Well-Being//

Nevada’s Facing a Potential Mental Health Crisis After the Las Vegas Shooting

The state's system was underprepared even before the tragedy happened.

Photo by Maranatha Pizarras on Unsplash

On top of the horror that Las Vegas has already experienced this week, Nevada is facing another potential crisis: the state “may be uniquely ill-prepared to deal with the emotional aftermath of the deadliest shooting in modern history,” Michael Easter writes for Science of Us.

Nevada’s mental health care system was already stretched thin prior to Sunday’s shooting, where 58 people were killed and more than 500 were injured. “There’s a crisis-level shortage” of psychiatrists in Las Vegas, Dr. Gregory P. Brown told Easter. “Nevada has just 190 licensed psychiatrists and just 390 psychologists,” Rebecca Robbins writes for STAT. That translates to about 6 psychiatrists per 100,000 residents and 13 psychologists per 100,000 residents. Easter points out that most similarly-sized urban areas have double those figures, and the Dartmouth Atlas of Health Care shows that in 2011, San Francisco, California, and the Bronx, New York, had 29 and 21.2 psychiatrists per 100,000 residents, respectively.

After a traumatic event like a mass shooting, it’s normal for people who were there to be psychologically affected by what they experienced, especially those who were already dealing with mental health conditions. Post-traumatic stress disorder (PTSD) is a particularly big concern.

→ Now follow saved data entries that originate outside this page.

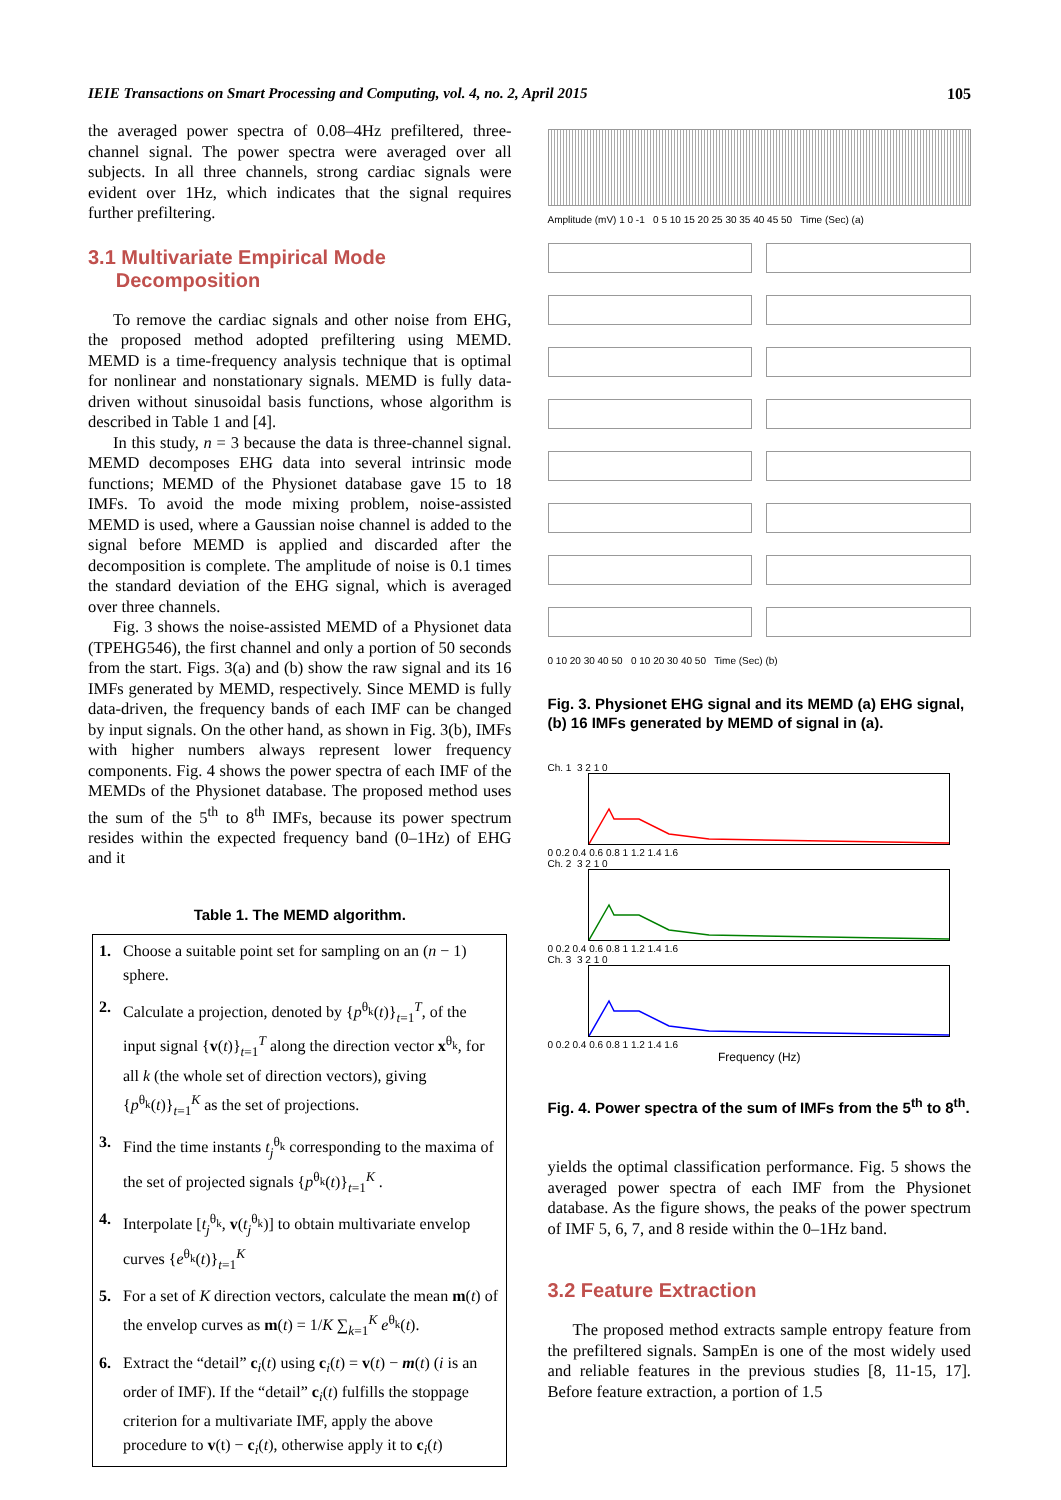IEIE Transactions on Smart Processing and Computing, vol. 4, no. 2, April 2015 105
the averaged power spectra of 0.08–4Hz prefiltered, three-channel signal. The power spectra were averaged over all subjects. In all three channels, strong cardiac signals were evident over 1Hz, which indicates that the signal requires further prefiltering.
3.1 Multivariate Empirical Mode
Decomposition
To remove the cardiac signals and other noise from EHG, the proposed method adopted prefiltering using MEMD. MEMD is a time-frequency analysis technique that is optimal for nonlinear and nonstationary signals. MEMD is fully data-driven without sinusoidal basis functions, whose algorithm is described in Table 1 and [4].
In this study, n = 3 because the data is three-channel signal. MEMD decomposes EHG data into several intrinsic mode functions; MEMD of the Physionet database gave 15 to 18 IMFs. To avoid the mode mixing problem, noise-assisted MEMD is used, where a Gaussian noise channel is added to the signal before MEMD is applied and discarded after the decomposition is complete. The amplitude of noise is 0.1 times the standard deviation of the EHG signal, which is averaged over three channels.
Fig. 3 shows the noise-assisted MEMD of a Physionet data (TPEHG546), the first channel and only a portion of 50 seconds from the start. Figs. 3(a) and (b) show the raw signal and its 16 IMFs generated by MEMD, respectively. Since MEMD is fully data-driven, the frequency bands of each IMF can be changed by input signals. On the other hand, as shown in Fig. 3(b), IMFs with higher numbers always represent lower frequency components. Fig. 4 shows the power spectra of each IMF of the MEMDs of the Physionet database. The proposed method uses the sum of the 5<sup>th</sup> to 8<sup>th</sup> IMFs, because its power spectrum resides within the expected frequency band (0–1Hz) of EHG and it
Table 1. The MEMD algorithm.
| 1. | Choose a suitable point set for sampling on an ( n − 1) sphere. |
| 2. | Calculate a projection, denoted by { p<sup>θ<sub>k</sub></sup>( t )}<sub>t=1</sub><sup>T</sup>, of the input signal { v ( t )}<sub>t=1</sub><sup>T</sup> along the direction vector x<sup>θ<sub>k</sub></sup>, for all k (the whole set of direction vectors), giving { p<sup>θ<sub>k</sub></sup>( t )}<sub>t=1</sub><sup>K</sup> as the set of projections. |
| 3. | Find the time instants t<sub>j</sub><sup>θ<sub>k</sub></sup> corresponding to the maxima of the set of projected signals { p<sup>θ<sub>k</sub></sup>( t )}<sub>t=1</sub><sup>K</sup> . |
| 4. | Interpolate [ t<sub>j</sub><sup>θ<sub>k</sub></sup>, v ( t<sub>j</sub><sup>θ<sub>k</sub></sup>)] to obtain multivariate envelop curves { e<sup>θ<sub>k</sub></sup>( t )}<sub>t=1</sub><sup>K</sup> |
| 5. | For a set of K direction vectors, calculate the mean m ( t ) of the envelop curves as m ( t ) = 1/ K ∑<sub>k=1</sub><sup>K</sup> e<sup>θ<sub>k</sub></sup>( t ). |
| 6. | Extract the “detail” c<sub>i</sub>( t ) using c<sub>i</sub>( t ) = v ( t ) − m ( t ) ( i is an order of IMF). If the “detail” c<sub>i</sub>( t ) fulfills the stoppage criterion for a multivariate IMF, apply the above procedure to v (t) − c<sub>i</sub>( t ), otherwise apply it to c<sub>i</sub>( t ) |
Amplitude (mV) 1 0 -1 0 5 10 15 20 25 30 35 40 45 50 Time (Sec) (a)
0 10 20 30 40 50 0 10 20 30 40 50 Time (Sec) (b)
Fig. 3. Physionet EHG signal and its MEMD (a) EHG signal, (b) 16 IMFs generated by MEMD of signal in (a).
Ch. 1 3 2 1 0
0 0.2 0.4 0.6 0.8 1 1.2 1.4 1.6
Ch. 2 3 2 1 0
0 0.2 0.4 0.6 0.8 1 1.2 1.4 1.6
Ch. 3 3 2 1 0
0 0.2 0.4 0.6 0.8 1 1.2 1.4 1.6
Frequency (Hz)
Fig. 4. Power spectra of the sum of IMFs from the 5<sup>th</sup> to 8<sup>th</sup>.
yields the optimal classification performance. Fig. 5 shows the averaged power spectra of each IMF from the Physionet database. As the figure shows, the peaks of the power spectrum of IMF 5, 6, 7, and 8 reside within the 0–1Hz band.
3.2 Feature Extraction
The proposed method extracts sample entropy feature from the prefiltered signals. SampEn is one of the most widely used and reliable features in the previous studies [8, 11-15, 17]. Before feature extraction, a portion of 1.5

The best way to treat PTSD, Easter writes, citing the National Institutes of Mental Health, is to work with a mental health professional—which Nevada, as already mentioned, doesn’t have many of. And as Robbins points out, many of the counselors in Las Vegas specialize in treating gambling, drug or alcohol addiction, not trauma.

In recent days, volunteer mental health professionals have been traveling to Las Vegas to help survivors and their families, Robbins writes. This is encouraging news, and the number of mental health care professionals there now exceeds the demand for them. But Robbins poses an important question: “What happens when the volunteers go home?”

In order to to handle the continuing mental health crisis after the volunteers leave, “it’s certainly going to take us above and beyond what we were already capable of managing before, which was: We were barely making it,” Michelle Paul, a clinical psychologist and director of a mental health care clinic at the University of Nevada, Las Vegas told Robbins.

Franci Crepeau-Hobson, an associate professor at the University of Colorado, Denver, who has studied how mass shootings impact people psychologically, told Easter that it’s common for some survivors of mass-shootings to experience bad dreams and flashbacks, and to become easily startled or depressed. “Research suggests the psychological weight survivors carry will be heavy,” Easter writes. He points to a study in the American Journal of Psychiatry that found following a mass shooting that left 23 people dead in Killeen, Texas, 20 percent of male and 35 percent of female survivors experienced mental health issues. And of course, survivors probably don’t live in a bubble: they likely have friends and family who are also affected by the mental health challenges they’re going through.

Even before the shooting happened, Nevada was already faring poorly in terms of providing access to mental health treatment. Mental Health America, the largest national mental-health nonprofit, put Nevada last on their list of mental-health rankings by state in 2014, Easter writes. That ranking is calculated using 15 measures including mental health workforce availability, adults with dependence or abuse of illicit drugs or alcohol, adults with disability who couldn’t see a doctor due to costs, how many citizens have considered suicide and how many have struggled with depression.

Nevada also ranks “36th for prevalence of mental illness,” based on the same findings from Mental Health America, but ranks 50th in access to care. Meaning Nevada “offers the least access to mental-health care compared to every other U.S. state,” Easter writes.

Then of course there’s the policy side of things: “the Nevada legislature cut $60 million in funding from mental-health programs,” in 2014 Easter writes, during a time when mentally ill patients were being shipped out of Las Vegas via bus in order to be closer to their families.

While there are obviously large changes needed to fix Nevada’s mental health care system in the long run, in the immediate aftermath of the shooting, Las Vegas needs safe spaces to help those affected heal, Crepeau-Hobson told Easter. She said that these spaces should exist outside of traditional mental health centers: “Faith-based institutions and schools are good locations to set up trauma centers because people feel safer and more normal going there.”

Part of healing from events like Sunday night’s shooting can come from communal catharsis. Even if you weren’t personally affected, these events ripple through our collective consciousness. One of the best ways to feel useful and lend support is to get involved: you can donate money to the Las Vegas Victims’ Fund here, or look up your local Red Cross blood donation center here.